Although extremely rare, it was observed in both AI-based models that the logical explanation was provided but the wrong choice was chosen, or the wrong explanation was given but the correct choice was selected. One should always remember that everyone, including AI, can make errors, so it is always wise to check the results. Furthermore, as chatbots are prone to generating fabricated references and hallucinations, the lack of a dedicated validity analysis specifically aimed at assessing reference accuracy may be regarded as a limitation.
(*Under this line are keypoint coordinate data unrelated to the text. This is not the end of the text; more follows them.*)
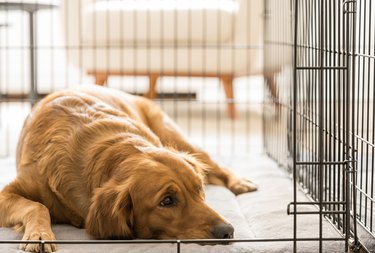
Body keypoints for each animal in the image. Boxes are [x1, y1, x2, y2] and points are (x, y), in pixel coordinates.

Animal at [0, 85, 258, 251]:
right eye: (167, 201)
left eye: (199, 189)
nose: (227, 231)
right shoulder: (6, 194)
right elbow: (37, 206)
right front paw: (39, 235)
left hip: (176, 137)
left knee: (216, 165)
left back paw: (240, 182)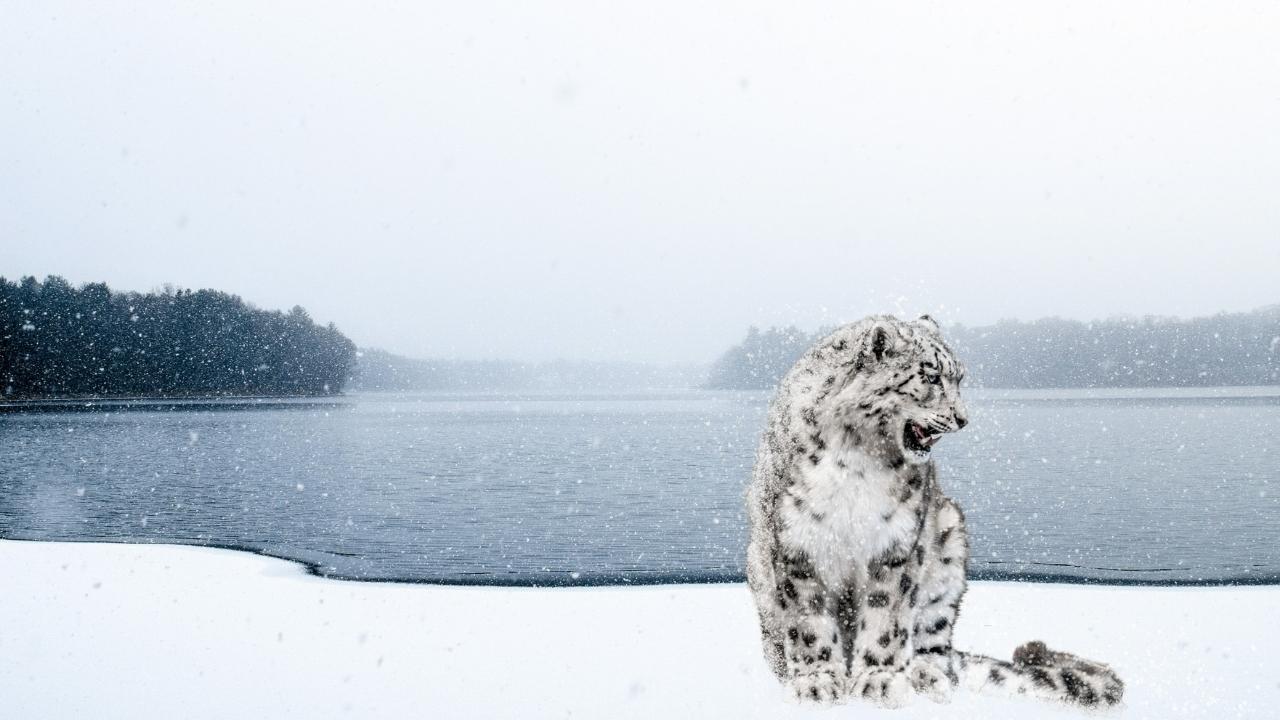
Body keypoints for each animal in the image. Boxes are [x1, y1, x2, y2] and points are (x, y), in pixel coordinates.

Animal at [745, 314, 1124, 708]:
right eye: (930, 376)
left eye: (959, 378)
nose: (962, 418)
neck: (858, 459)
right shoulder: (796, 541)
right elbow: (808, 621)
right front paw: (816, 683)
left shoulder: (897, 542)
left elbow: (887, 618)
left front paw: (879, 680)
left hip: (948, 546)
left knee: (936, 642)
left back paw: (926, 676)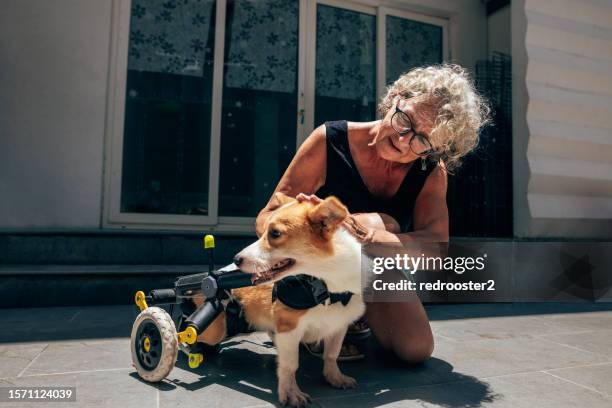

Lastly, since accuracy rates of participants for these exams were not known and not publicly available, a comparison between the human accuracy rates and those of the AIs could not be performed.
Even with these flaws, to the best of our knowledge, this is the first AI comparative study to reveal that ChatGPT-4o exhibits a modest performance advantage over Gemini 1.5 Pro in addressing ophthalmology-related MCQs in Turkish MSEs. Additionally, the evaluation of a substantial number of MCQs (n=220) and the inclusion of three consecutive attempts with and without feedback enhance this work. Furthermore, the requirement for scientific explanations from PubMed and the WoS Citation Index may have influenced these results. The use of the most up-to-date AI versions also strengthens the study. Finally, unlike most other studies, questions containing figures were evaluated in this study.
Conclusion
Both AI-based LLMs demonstrated robust performance in answering ophthalmology-related MCQs. They hold promise for improving ophthalmology education by not only accurately identifying the correct answers to ophthalmology-related MCQs but also offering explanations. While both AI platforms prove to be useful, ChatGPT-4o is significantly ahead. Further research on the contributions of AI-driven e-learning, particularly for med students and ophthalmology residents, is essential in this relatively nascent technological field.